I hope Lego can find a partner more focused on the robotics and not the pageantry and performance.
Culture propagates from the top.
FTC in comparison has been way more fulfilling for my children and I am hoping the next version of FLL is a lighter version of something similar.
I saw it with computer science education as a whole during my schooling. Instead of focusing on fundamentals there was more and more layers of abstraction added, lying to you about what you were actually learning.
There is also another competitive event that will be affected by this: RoboCup Junior.

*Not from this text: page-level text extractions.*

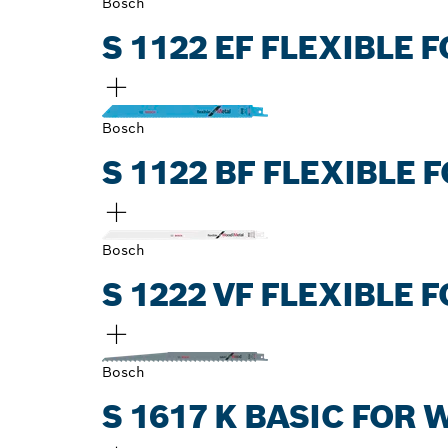
Bosch
S 1122 EF FLEXIBLE 
Bosch
S 1122 BF FLEXIBLE 
Bosch
S 1222 VF FLEXIBLE 
Bosch
S 1617 K BASIC FOR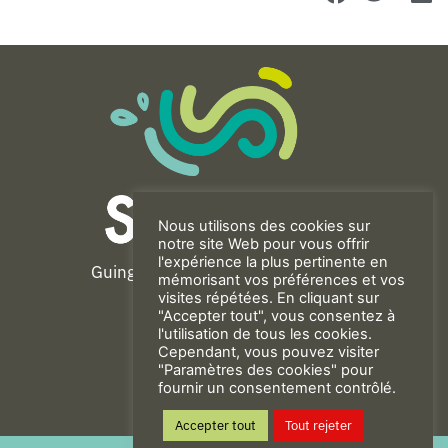
Nous utilisons des cookies sur
notre site Web pour vous offrir
l'expérience la plus pertinente en
Guingamp-Paimpol Agglomération
mémorisant vos préférences et vos
11 rue de la Trinité
visites répétées. En cliquant sur
"Accepter tout", vous consentez à
22200 GUINGAMP
l'utilisation de tous les cookies.
02 96 40 23 82
Cependant, vous pouvez visiter
"Paramètres des cookies" pour
fournir un consentement contrôlé.
CONTACT
Accepter tout
Tout rejeter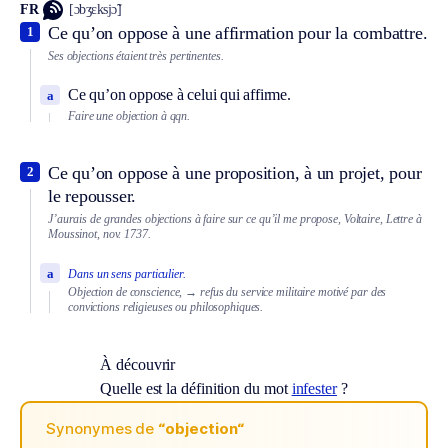
FR
[ɔbʒɛksjɔ̃]
Ce qu’on oppose à une affirmation pour la combattre.
1
Ses objections étaient très pertinentes.
Ce qu’on oppose à celui qui affirme.
a
Faire une objection à qqn.
Ce qu’on oppose à une proposition, à un projet, pour
2
le repousser.
J’aurais de grandes objections à faire sur ce qu’il me propose, Voltaire, Lettre à
Moussinot, nov. 1737.
a
Dans un sens particulier.
Objection de conscience,
→ refus du service militaire motivé par des
convictions religieuses ou philosophiques.
À découvrir
Quelle est la définition du mot
infester
?
Synonymes de
“objection“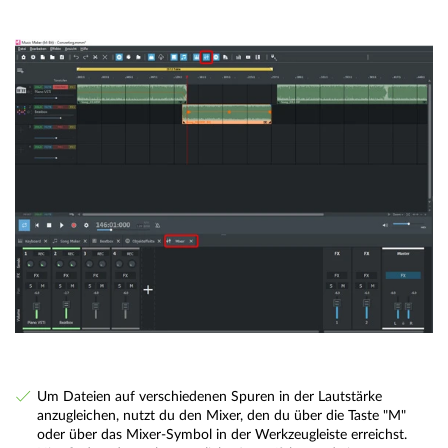
Um Dateien auf verschiedenen Spuren in der Lautstärke
anzugleichen, nutzt du den Mixer, den du über die Taste "M"
oder über das Mixer-Symbol in der Werkzeugleiste erreichst.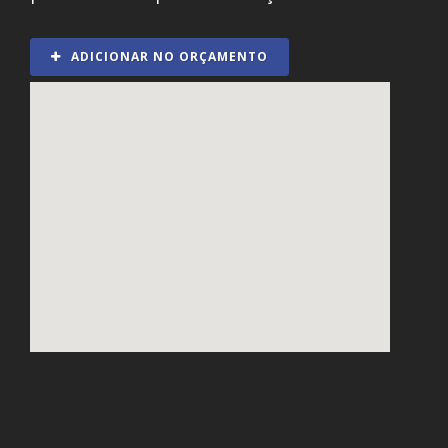
ADICIONAR NO ORÇAMENTO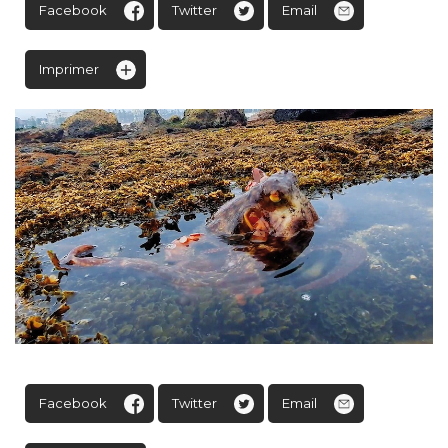
Facebook
Twitter
Email
Imprimer
Facebook
Twitter
Email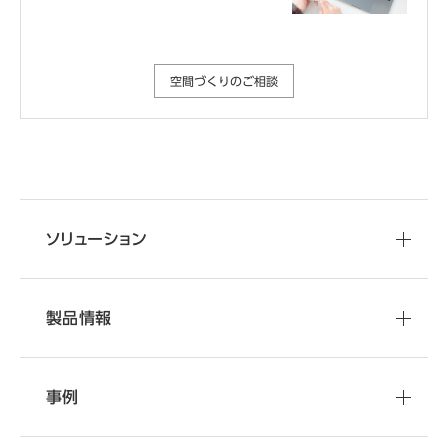
空間づくりのご相談
ソリューション
製品情報
事例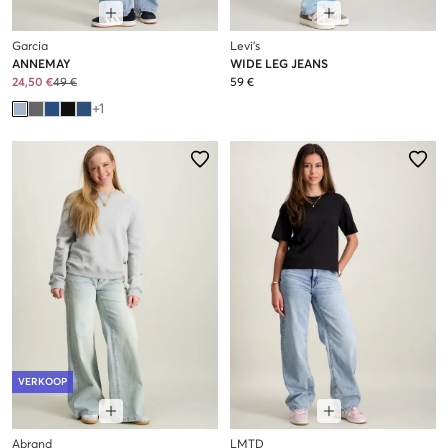
Garcia
Levi's
ANNEMAY
WIDE LEG JEANS
24,50 €
49 €
59 €
+
1
VERKOOP
Abrand
LMTD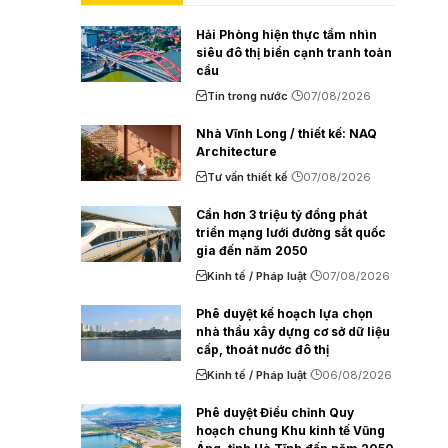
Hải Phòng hiện thực tầm nhìn
siêu đô thị biển cạnh tranh toàn
cầu
Tin trong nước
07/08/2026
Nhà Vĩnh Long / thiết kế: NAQ
Architecture
Tư vấn thiết kế
07/08/2026
Cần hơn 3 triệu tỷ đồng phát
triển mạng lưới đường sắt quốc
gia đến năm 2050
Kinh tế / Pháp luật
07/08/2026
Phê duyệt kế hoạch lựa chọn
nhà thầu xây dựng cơ sở dữ liệu
cấp, thoát nước đô thị
Kinh tế / Pháp luật
06/08/2026
Phê duyệt Điều chỉnh Quy
hoạch chung Khu kinh tế Vũng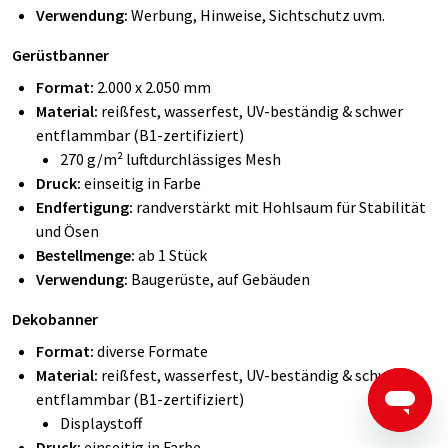
Verwendung:
Werbung, Hinweise, Sichtschutz uvm.
Gerüstbanner
Format:
2.000 x 2.050 mm
Material:
reißfest, wasserfest, UV-beständig & schwer
entflammbar (B1-zertifiziert)
270 g/m² luftdurchlässiges Mesh
Druck:
einseitig in Farbe
Endfertigung:
randverstärkt mit Hohlsaum für Stabilität
und Ösen
Bestellmenge:
ab 1 Stück
Verwendung:
Baugerüste, auf Gebäuden
Dekobanner
Format:
diverse Formate
Material:
reißfest, wasserfest, UV-beständig & schwer
entflammbar (B1-zertifiziert)
Displaystoff
Druck:
einseitig in Farbe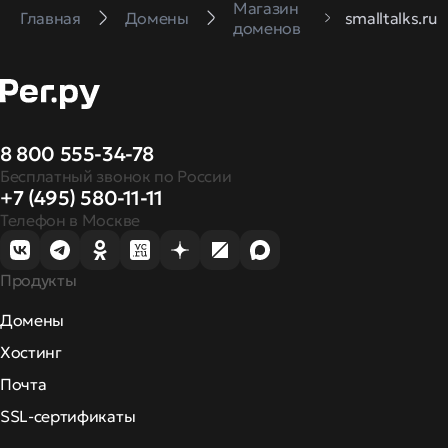
Магазин
Главная
Домены
smalltalks.ru
доменов
8 800 555-34-78
Бесплатный звонок по России
+7 (495) 580-11-11
Телефон в Москве
Продукты
Домены
Хостинг
Почта
SSL-сертификаты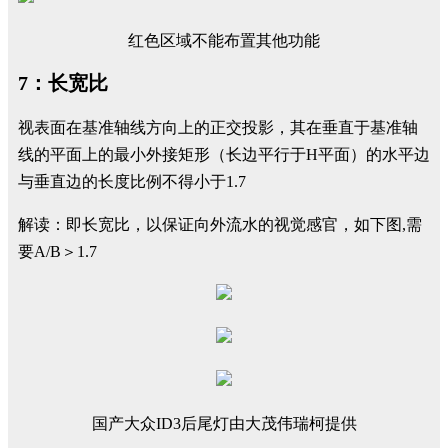
红色区域不能布置其他功能
7：长宽比
视表面在基准轴线方向上的正交投影，其在垂直于基准轴
线的平面上的最小外接矩形（长边平行于H平面）的水平边
与垂直边的长度比例不得小于1.7
解读：即长宽比，以保证向外流水的视觉感官，如下图,需
要A/B＞1.7
国产大众ID3后尾灯由大茂伟瑞柯提供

Earlier this year, FIRST and LEGO announced that FIRST LEGO League would split into two editions--Founders Edition and Future Edition. Both editions would run concurrently for the next two seasons. Founders Edition would continue the current autonomous format and teams could use any of the previous robot kits (RCX, NXT, EV3, SPIKE). Future Edition would be a new remote control format using the new robot kit. After the two transition seasons, Founders Edition would be discontinued and Future Edition would become the one and only format and ending the use of all previous robot kits.
Now that LEGO has announced they are ending their relationship with FIRST after next season, a lot of that is up in the air. Next season will proceed as previously announced, with both Founders Edition and Future Edition. After that, both FIRST and LEGO are each continuing on with their own, separate K-8 robotics programs.
Future Edition requires teams have two of the $530 Computer Science and AI kits. One for their robot and one for the interactive mission models. That's a huge investment for a lot of teams.
LEGO has said they will support SPIKE through the next three seasons but they have not said how that will work or if older robot kits (RCX, NTX, EV3) will also be supported.
FIRST has not announced anything about how their program will work after next season.
Schools may have Lego kits, but there’s not a lot of stuff that would be carried over from season to season.(1)
I think the roughest part of the transition will be the software, but that has always been a relatively small part of the whole FLL “game”.
(1) Massive exception for schools that are all-in on a Lego+FLL program, but I think that is a tiny minority.